Reading text:
>>

The idea that violent men seek out fresh opportunities to attack people and property is hardly news. That one form of violence is a predictor of others, on the other hand, has yet to be fully recognised by the criminal justice system. If that were not the case, domestic abuse would be treated as the red flag it undoubtedly is, requiring much more effective identification, prosecution and management of offenders.
The latest example of violence in the home spilling into the streets comes from last summer’s riots. Two out of every five people arrested – 41% of the 899 individuals arrested for taking part in violent disorder, to be exact – had previously been reported to the police for domestic abuse, according to data obtained by the Guardian. The offences they were accused of included actual bodily harm, grievous bodily harm, stalking, breach of restraint and non-molestation orders, coercive control and criminal damage. In some areas where violence broke out on the streets, the figure was as high as 68%. In Rotherham, where 75 people were arrested after rioters set fire to an asylum hotel, 35 turned out to have been previously reported to the police for domestic abuse.
The irony is unmissable: in some towns, many of the men who claimed to be protesting about the savage murders of three little girls at a dance class in Southport had themselves been accused of attacking women. The profoundly misogynist rampage that killed Elsie Dot Stancombe, Bebe King and Alice da Silva Aguiar was hijacked, in other words, by “protesters” some of whose own record of behaviour towards women doesn’t stand up to a moment’s scrutiny.
There are two other statistics that need to be considered here. The 41% figure maps almost exactly on to the proportion of terrorist suspects who were revealed to have a history of domestic abuse by Project Starlight, a joint research project undertaken by counter-terrorism policing and the Home Office in 2021. Initial analysis of 420 individuals considered vulnerable to radicalisation by extremists showed that 39% had a link to a domestic abuse-related incident, either as an offender, victim or witness. This is much higher than the figure for the population at large.

<<

Excerpted records:
>>

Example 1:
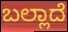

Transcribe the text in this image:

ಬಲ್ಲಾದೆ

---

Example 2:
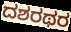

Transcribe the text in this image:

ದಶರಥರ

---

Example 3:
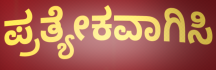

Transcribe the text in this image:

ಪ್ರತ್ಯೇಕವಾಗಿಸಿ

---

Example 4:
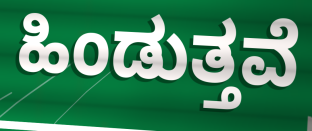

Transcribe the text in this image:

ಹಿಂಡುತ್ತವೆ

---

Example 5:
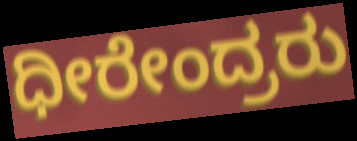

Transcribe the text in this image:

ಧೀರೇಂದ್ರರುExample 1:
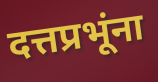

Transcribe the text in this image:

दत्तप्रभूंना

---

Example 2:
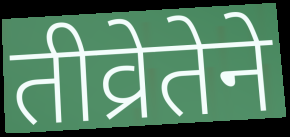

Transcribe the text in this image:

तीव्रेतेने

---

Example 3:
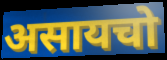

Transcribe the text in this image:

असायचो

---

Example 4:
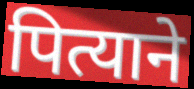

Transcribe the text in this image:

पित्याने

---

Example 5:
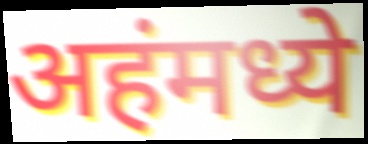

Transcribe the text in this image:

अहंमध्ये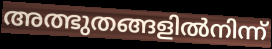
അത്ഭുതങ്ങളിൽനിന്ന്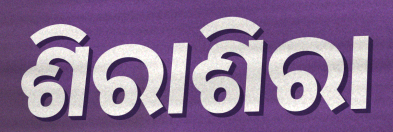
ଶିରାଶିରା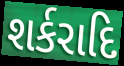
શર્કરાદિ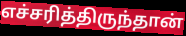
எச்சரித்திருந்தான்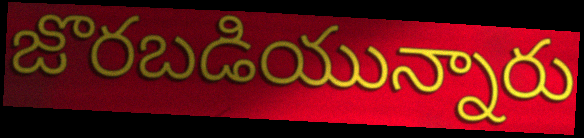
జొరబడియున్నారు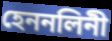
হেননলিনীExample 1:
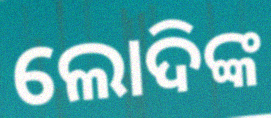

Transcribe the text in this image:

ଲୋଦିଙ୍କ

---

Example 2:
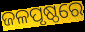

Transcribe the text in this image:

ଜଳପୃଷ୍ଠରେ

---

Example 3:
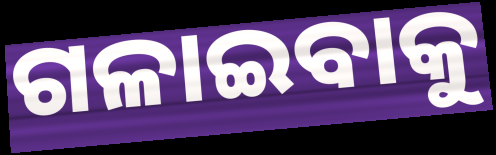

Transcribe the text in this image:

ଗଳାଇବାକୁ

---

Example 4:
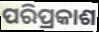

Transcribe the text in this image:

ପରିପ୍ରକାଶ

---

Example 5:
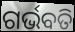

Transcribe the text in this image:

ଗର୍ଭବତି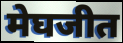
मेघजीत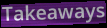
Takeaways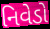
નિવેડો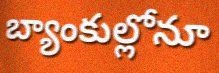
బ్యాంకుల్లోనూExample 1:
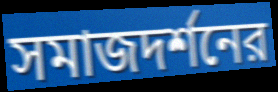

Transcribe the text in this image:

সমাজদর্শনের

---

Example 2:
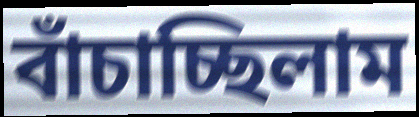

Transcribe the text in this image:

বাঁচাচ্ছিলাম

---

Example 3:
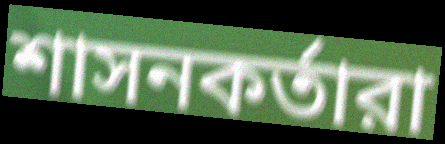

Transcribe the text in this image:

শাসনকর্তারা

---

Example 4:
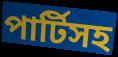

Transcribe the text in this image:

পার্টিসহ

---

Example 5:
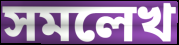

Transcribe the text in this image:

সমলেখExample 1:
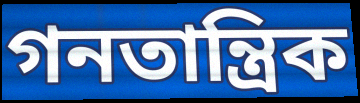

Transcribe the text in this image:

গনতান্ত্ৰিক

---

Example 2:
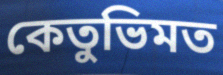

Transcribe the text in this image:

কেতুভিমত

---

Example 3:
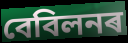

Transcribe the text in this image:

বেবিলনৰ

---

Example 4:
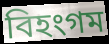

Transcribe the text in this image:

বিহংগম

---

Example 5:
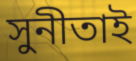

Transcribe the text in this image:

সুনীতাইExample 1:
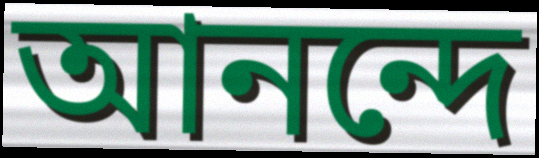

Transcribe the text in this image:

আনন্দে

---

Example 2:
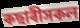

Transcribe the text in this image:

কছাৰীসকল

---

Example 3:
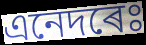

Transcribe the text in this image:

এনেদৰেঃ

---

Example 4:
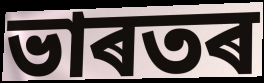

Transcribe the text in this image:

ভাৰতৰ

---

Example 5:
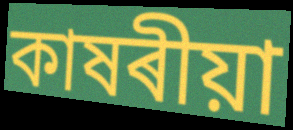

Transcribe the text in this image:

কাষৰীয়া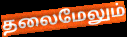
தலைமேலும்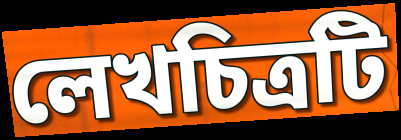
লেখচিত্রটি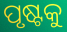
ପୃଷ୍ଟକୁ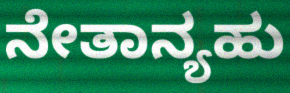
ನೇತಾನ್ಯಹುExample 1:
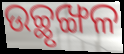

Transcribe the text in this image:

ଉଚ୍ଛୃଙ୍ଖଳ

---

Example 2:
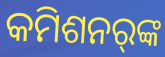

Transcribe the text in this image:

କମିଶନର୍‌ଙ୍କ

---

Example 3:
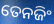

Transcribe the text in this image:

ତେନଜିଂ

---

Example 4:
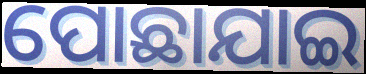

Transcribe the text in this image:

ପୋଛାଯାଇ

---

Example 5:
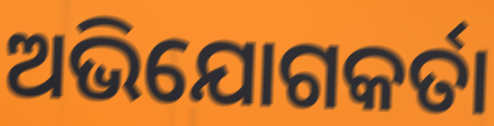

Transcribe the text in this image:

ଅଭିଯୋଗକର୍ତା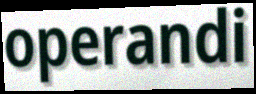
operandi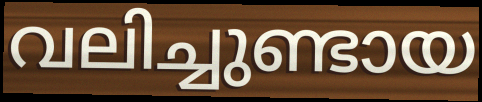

<<

Jobs:
a - Do these statements agree with the article on domestic abuse and last summer's riots? For each, answer yes or no and quote the words from the article that decide it.
(i) 899 people were arrested for taking part in violent disorder.
(ii) Project Starlight was carried out by the Home Office on its own.
(iii) Project Starlight found that 41% of the people it looked at had a link to a domestic abuse-related incident.
b - According to the article on domestic abuse and the riots, how many of the people arrested in Rotherham had previously been reported to the police for domestic abuse?
c - Carry on the article about domestic abuse and last summer's riots from the point where it stops.

Response list:
a -
(i) Yes: "41% of the 899 individuals arrested for taking part in violent disorder"
(ii) No: "a joint research project undertaken by counter-terrorism policing and the Home Office in 2021"
(iii) No: "39% had a link to a domestic abuse-related incident"

b - 35 of the 75 people arrested.

c -
It’s also important to remember that domestic abuse is an underreported crime. Victims are afraid to go to the police, fearing further violence from the perpetrator or that they will not be believed. They are right to be pessimistic: in the case of last year’s riots, police reports show that fewer than a quarter of the individuals accused of domestic abuse before the Southport protests had ever been charged.
This is nothing short of catastrophic. It’s alarming for victims, who have to live with the threat of a revenge attack by a man who has nothing to fear from the police. But it also creates a sense of impunity among perpetrators who think, correctly, that they have got away with serious offences. Many of the individuals who joined the disorder last summer would already have been familiar with the criminal justice process; they had been interviewed, perhaps even confronted with evidence in the form of statements from wives or girlfriends and photographs of injuries. Yet the bar for prosecution is set so high, and victims are so lacking in support, that most men accused of domestic abuse never see the inside of a courtroom.
The impact on their confidence, and propensity to commit further offences, is rarely considered, even though we know that perpetrators become bolder when they are not charged or convicted. It “legitimises” violence as an outlet for their rage and habituates them to the effects of abuse, seriously diminishing their capacity to feel sympathy for the people they hurt. That goes for current and future partners, victims of terrorist attacks and, in the case of last year’s riots, asylum seekers who were an easy target during a national outpouring of rage and grief.
There is now an unanswerable case for treating domestic abuse as a “gateway” offence, very much like indecent exposure. For decades, such behaviour was trivialised as “flashing” and received wisdom was that it didn’t lead to anything else. We now know that could not be further from the truth, a reality demonstrated by the rape and murder of Sarah Everard in 2021. Her killer, Wayne Couzens, had been reported for exposing himself on a number of occasions, but the offences were not properly investigated. He didn’t even lose his job as a serving police officer.
Another man, Abdul Ezedi, was convicted of indecent exposure and sexual assault at Newcastle crown court in 2018. He was sentenced to 36 weeks in prison for the exposure offence and nine weeks for the sex attack, but both sentences were suspended. In 2024, he drove to London where he threw a corrosive substance in the face of a former partner, causing “life-changing” injuries. His body was later found in the Thames.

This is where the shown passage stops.